Avvertimento contro le false dottrine (1 Timoteo ,3-11 NR) - di T. M. - 4-3-19

 

 

 

 

1 Timoteo ,3-11 NR

3 Ti ripeto l’esortazione che ti feci mentre andavo in Macedonia, di rimanere a Efeso per ordinare ad alcuni di non insegnare dottrine diverse 

4 e di non occuparsi di favole e di genealogie senza fine, le quali suscitano discussioni invece di promuovere l’opera di Dio, che è fondata sulla fede. 
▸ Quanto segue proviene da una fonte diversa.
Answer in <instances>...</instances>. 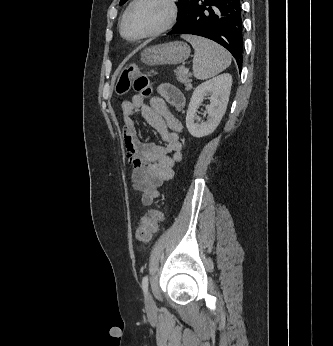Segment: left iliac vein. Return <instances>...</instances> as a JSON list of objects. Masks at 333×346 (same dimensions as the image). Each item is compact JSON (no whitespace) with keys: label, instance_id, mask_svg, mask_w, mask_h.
I'll use <instances>...</instances> for the list:
<instances>
[{"label":"left iliac vein","instance_id":"1","mask_svg":"<svg viewBox=\"0 0 333 346\" xmlns=\"http://www.w3.org/2000/svg\"><path fill=\"white\" fill-rule=\"evenodd\" d=\"M156 303L150 293L146 294V310L148 315H154L156 313Z\"/></svg>","mask_w":333,"mask_h":346}]
</instances>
5 Lo scopo di questo incarico è l’amore che viene da un cuore puro, da una buona coscienza e da una fede sincera. 

6 Alcuni hanno deviato da queste cose e si sono abbandonati a discorsi senza senso. 

7 Vogliono essere dottori della legge, ma in realtà non sanno né quello che dicono né quello che affermano con certezza. 

8 Noi sappiamo che la legge è buona, se uno ne fa un uso legittimo; 

9 sappiamo anche che la legge è fatta non per il giusto, ma per gli iniqui e i ribelli, per gli empi e i peccatori, per i sacrileghi e gli irreligiosi, per coloro che uccidono padre e madre, per gli omicidi, 

10 per i fornicatori, per i sodomiti, per i mercanti di schiavi, per i bugiardi, per gli spergiuri e per ogni altra cosa contraria alla sana dottrina, 

11 secondo il vangelo della gloria del beato Dio, che mi è stato affidato.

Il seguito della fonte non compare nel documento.